How stress can add 35 years to how you feel

Dr. Frank Shallenberger, MD

June 13, 2022


You probably already know that stress can wreak havoc on your health. But it can really have a dramatic impact on your metabolism.

I will never forget the amazing case of Anna. She taught me more about stress than any medical journal ever could.

When I first met Anna, she was 63 years old. When I tested her mitochondrial function using Bio-Energy Testing, she tested out with the mitochondrial function of a 35-year-old fast oxidizer. I was not all that surprised.

She had regularly exercised all of her adult life. She ate well and lived a balanced life. And she took hormones and plenty of supplements. She asked me, “What do you recommend that I do?” I simply told her to just stay with what she was already doing. It was clearly working. But just to be sure, I told her to come in for another Bio-Energy Testing in a year.

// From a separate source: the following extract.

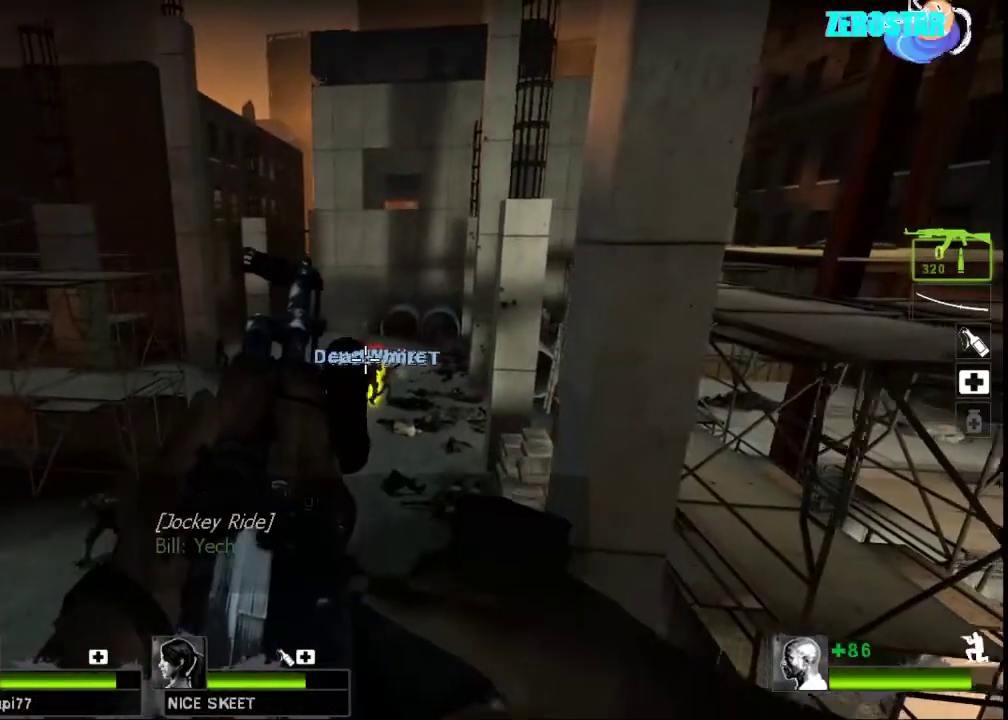
{"keys": ["ctrl"], "mouse": ["left"], "events": [[133, "d", "up"], [167, "s", "up"], [300, "mouse_left", "down"]]}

The next year she returned, and I retested her. Even though she was another year older, the results were the same. This time I told her to wait two years for the next test.

Two years later, when she was 66, I saw her again.

To my surprise, her mitochondrial function had decreased almost 50%. She was no longer super woman. In fact, she was now functioning along the lines of the typical 66 year old. I asked her what had happened.

I was sure she was going to tell me that she had stopped exercising, or that she had stopped taking her hormones or supplements. No, that was not the case. Everything about her life had remained completely the same. Everything, that is, except for one thing — stress.

About nine months prior to this last test, her mom had moved in with her. Her mom had Alzheimer’s disease. For the previous nine months, Anna had not slept well. And she was constantly worried about one thing or another.

Eventually, two months before this last test, her mom became sick and died. Keep in mind that while all of this was going on, Anna had continued to eat the same, exercise the same, and so forth. The only factor that was different was stress. In only nine months, stress had dramatically reduced her mitochondrial function to little more than half of what it had been all her life.

The moral of this story is don’t accept prolonged stress as being something that doesn’t have to be dealt with. Make sure you’re monitoring your mitochondrial status and taking the right measures before it’s too late.

I would say on average that about 85% of all my patients with significant diseases report that the disease stared after 6-12 months of stress. The problem is that many people when under stress stop taking care of themselves. That’s not a good idea.

When we’re over stressed, it’s the time to tighten up on our lifestyle until the stress is over.